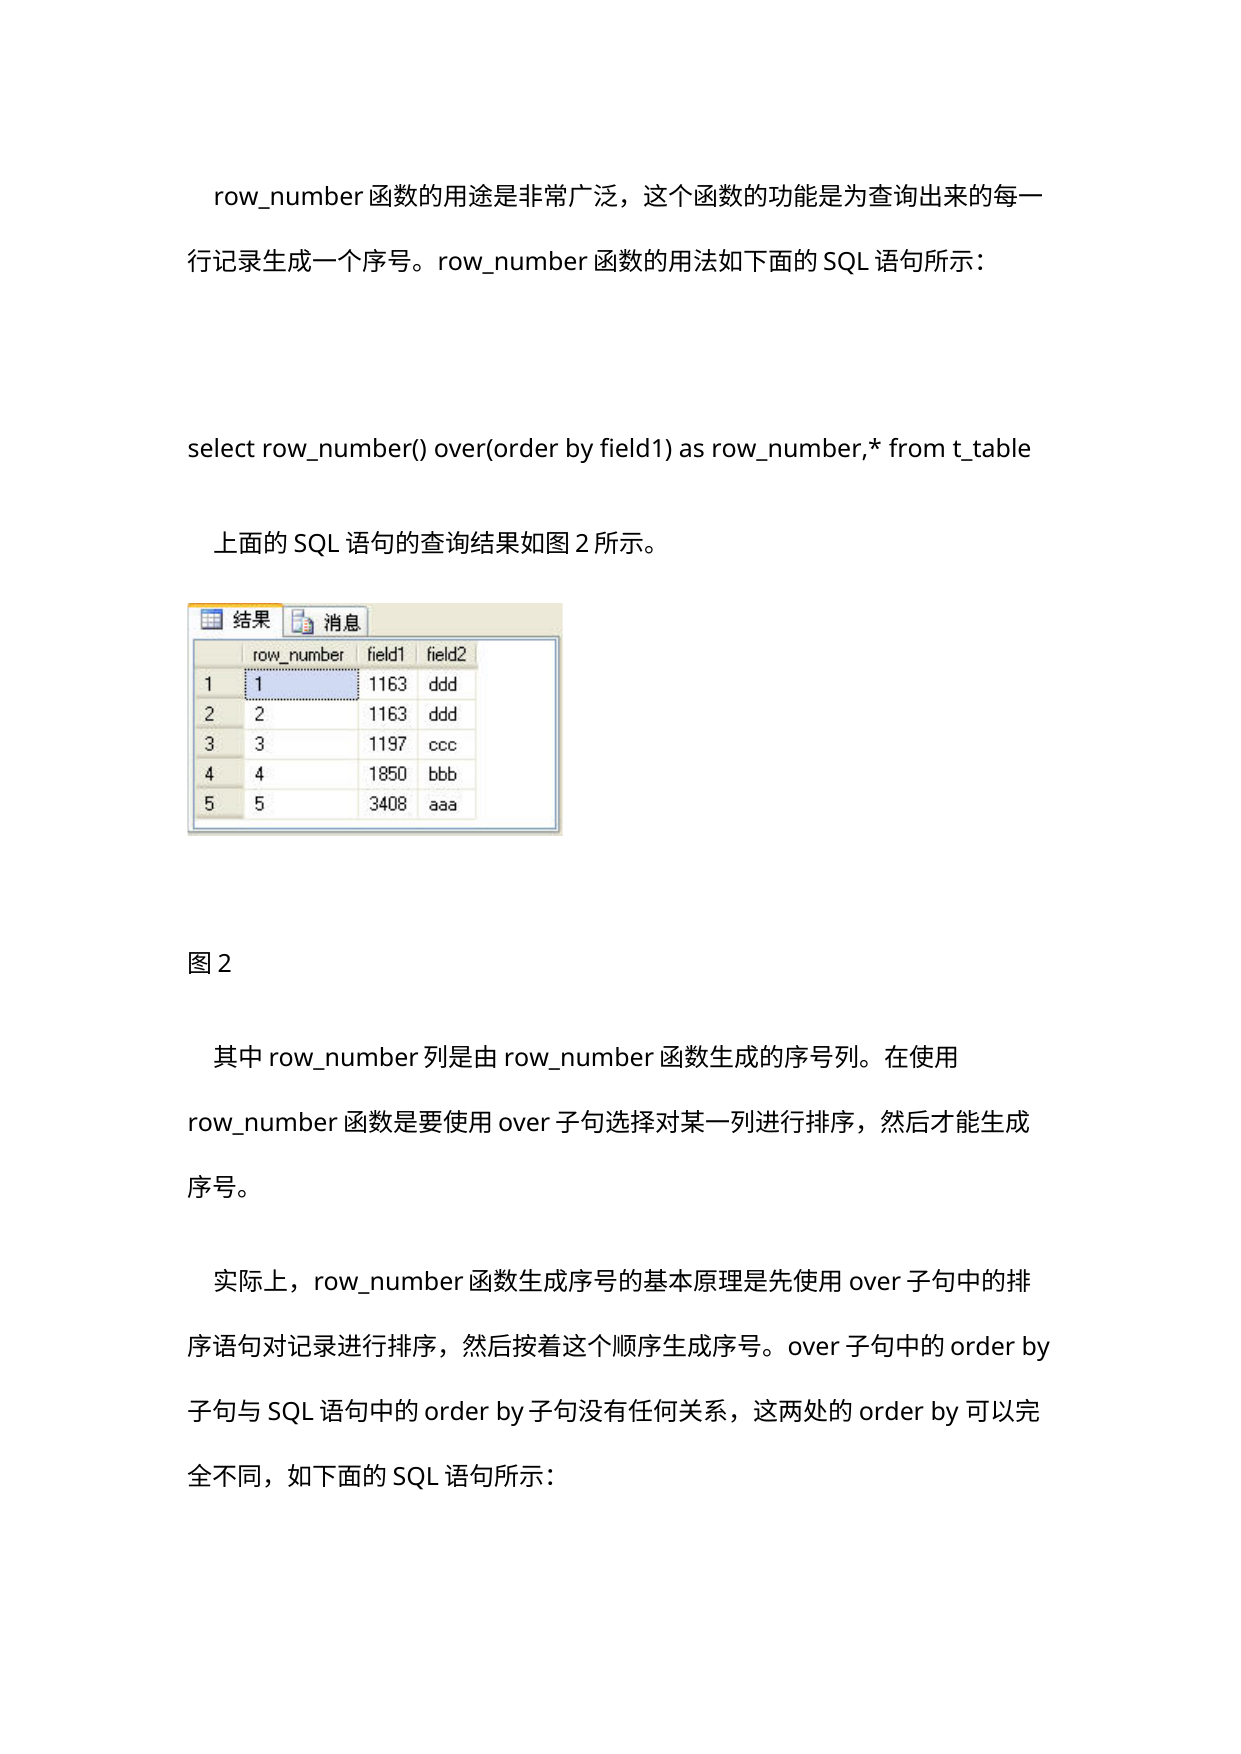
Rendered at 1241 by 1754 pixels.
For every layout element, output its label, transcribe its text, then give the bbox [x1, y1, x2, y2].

text 上面的SQL语句的查询结果如图2所示。 [187, 509, 1053, 574]
text select row_number() over(order by field1) as row_number,* from t_table [187, 415, 1053, 480]
text row_number函数的用途是非常广泛，这个函数的功能是为查询出来的每一行记录生成一个序号。row_number函数的用法如下面的SQL语句所示： [187, 162, 1053, 292]
text 图2 [187, 604, 1053, 994]
text 其中row_number列是由row_number函数生成的序号列。在使用row_number函数是要使用over子句选择对某一列进行排序，然后才能生成序号。 [187, 1023, 1053, 1218]
text 实际上，row_number函数生成序号的基本原理是先使用over子句中的排序语句对记录进行排序，然后按着这个顺序生成序号。over子句中的order by子句与SQL语句中的order by子句没有任何关系，这两处的order by 可以完全不同，如下面的SQL语句所示： [187, 1247, 1053, 1507]
picture [187, 603, 563, 836]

═══

● **Brief**
Your copy should restate every record word for word and contain no pictures.

● **Your solution**
Rendered at 1241 by 1754 pixels.
For every layout element, output its label, transcribe its text, then give the bbox [x1, y1, x2, y2].

text 上面的SQL语句的查询结果如图2所示。 [187, 509, 1053, 574]
text select row_number() over(order by field1) as row_number,* from t_table [187, 415, 1053, 480]
text row_number函数的用途是非常广泛，这个函数的功能是为查询出来的每一行记录生成一个序号。row_number函数的用法如下面的SQL语句所示： [187, 162, 1053, 292]
text 图2 [187, 604, 1053, 994]
text 其中row_number列是由row_number函数生成的序号列。在使用row_number函数是要使用over子句选择对某一列进行排序，然后才能生成序号。 [187, 1023, 1053, 1218]
text 实际上，row_number函数生成序号的基本原理是先使用over子句中的排序语句对记录进行排序，然后按着这个顺序生成序号。over子句中的order by子句与SQL语句中的order by子句没有任何关系，这两处的order by 可以完全不同，如下面的SQL语句所示： [187, 1247, 1053, 1507]
picture [187, 603, 563, 836]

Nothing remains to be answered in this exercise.